> _Exercise objective_: Which lines in the data contain the string "Constraint"? Copy each of those lines in full, treating uppercase and lowercase letters as different.

Collected data entries
>>>
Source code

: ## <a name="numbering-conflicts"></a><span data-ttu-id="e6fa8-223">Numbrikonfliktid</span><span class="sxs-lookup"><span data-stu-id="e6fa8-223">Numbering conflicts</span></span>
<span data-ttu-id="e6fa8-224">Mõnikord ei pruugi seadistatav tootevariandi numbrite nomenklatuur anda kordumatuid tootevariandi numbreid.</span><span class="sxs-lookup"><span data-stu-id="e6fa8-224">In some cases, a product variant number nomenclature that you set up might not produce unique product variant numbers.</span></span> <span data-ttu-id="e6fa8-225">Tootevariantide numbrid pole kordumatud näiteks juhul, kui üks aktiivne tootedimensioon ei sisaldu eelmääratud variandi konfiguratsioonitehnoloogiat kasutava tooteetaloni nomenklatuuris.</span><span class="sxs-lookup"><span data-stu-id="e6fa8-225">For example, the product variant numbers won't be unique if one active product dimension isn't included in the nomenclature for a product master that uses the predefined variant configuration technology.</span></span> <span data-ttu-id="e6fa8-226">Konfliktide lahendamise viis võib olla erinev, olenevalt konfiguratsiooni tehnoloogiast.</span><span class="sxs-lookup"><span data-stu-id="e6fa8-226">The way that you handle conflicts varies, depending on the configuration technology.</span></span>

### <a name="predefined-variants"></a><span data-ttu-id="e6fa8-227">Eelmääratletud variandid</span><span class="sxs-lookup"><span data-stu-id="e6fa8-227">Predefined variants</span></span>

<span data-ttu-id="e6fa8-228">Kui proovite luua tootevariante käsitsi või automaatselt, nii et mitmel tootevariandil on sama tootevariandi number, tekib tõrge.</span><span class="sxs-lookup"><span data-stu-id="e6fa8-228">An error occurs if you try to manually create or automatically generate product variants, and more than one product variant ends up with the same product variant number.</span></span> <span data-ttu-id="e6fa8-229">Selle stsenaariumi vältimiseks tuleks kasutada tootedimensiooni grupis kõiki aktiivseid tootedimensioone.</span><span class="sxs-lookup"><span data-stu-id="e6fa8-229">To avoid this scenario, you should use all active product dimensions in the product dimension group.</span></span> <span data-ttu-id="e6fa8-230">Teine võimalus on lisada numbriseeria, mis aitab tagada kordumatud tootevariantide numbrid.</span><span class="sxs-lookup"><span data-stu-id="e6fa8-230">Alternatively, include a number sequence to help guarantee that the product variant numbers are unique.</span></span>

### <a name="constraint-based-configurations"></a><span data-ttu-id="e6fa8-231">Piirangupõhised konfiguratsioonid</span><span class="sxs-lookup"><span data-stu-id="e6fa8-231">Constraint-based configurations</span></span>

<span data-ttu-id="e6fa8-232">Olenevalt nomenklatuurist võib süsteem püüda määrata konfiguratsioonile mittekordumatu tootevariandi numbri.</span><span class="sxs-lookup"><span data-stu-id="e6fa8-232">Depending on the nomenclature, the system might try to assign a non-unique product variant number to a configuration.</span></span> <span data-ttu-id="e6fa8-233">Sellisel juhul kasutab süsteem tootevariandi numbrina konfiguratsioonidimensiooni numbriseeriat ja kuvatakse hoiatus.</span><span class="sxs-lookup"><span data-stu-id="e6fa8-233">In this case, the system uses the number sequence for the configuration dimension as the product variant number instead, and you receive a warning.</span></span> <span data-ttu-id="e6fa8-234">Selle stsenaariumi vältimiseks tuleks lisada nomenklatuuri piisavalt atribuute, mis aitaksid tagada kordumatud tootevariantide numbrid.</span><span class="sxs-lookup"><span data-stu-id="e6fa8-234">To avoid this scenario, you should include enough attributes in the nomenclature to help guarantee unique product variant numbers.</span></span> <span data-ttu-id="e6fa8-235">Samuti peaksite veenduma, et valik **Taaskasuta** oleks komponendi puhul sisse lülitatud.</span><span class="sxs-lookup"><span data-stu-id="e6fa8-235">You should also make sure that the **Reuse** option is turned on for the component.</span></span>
<<<
> _Answer space_:
### <a name="constraint-based-configurations"></a><span data-ttu-id="e6fa8-231">Piirangupõhised konfiguratsioonid</span><span class="sxs-lookup"><span data-stu-id="e6fa8-231">Constraint-based configurations</span></span>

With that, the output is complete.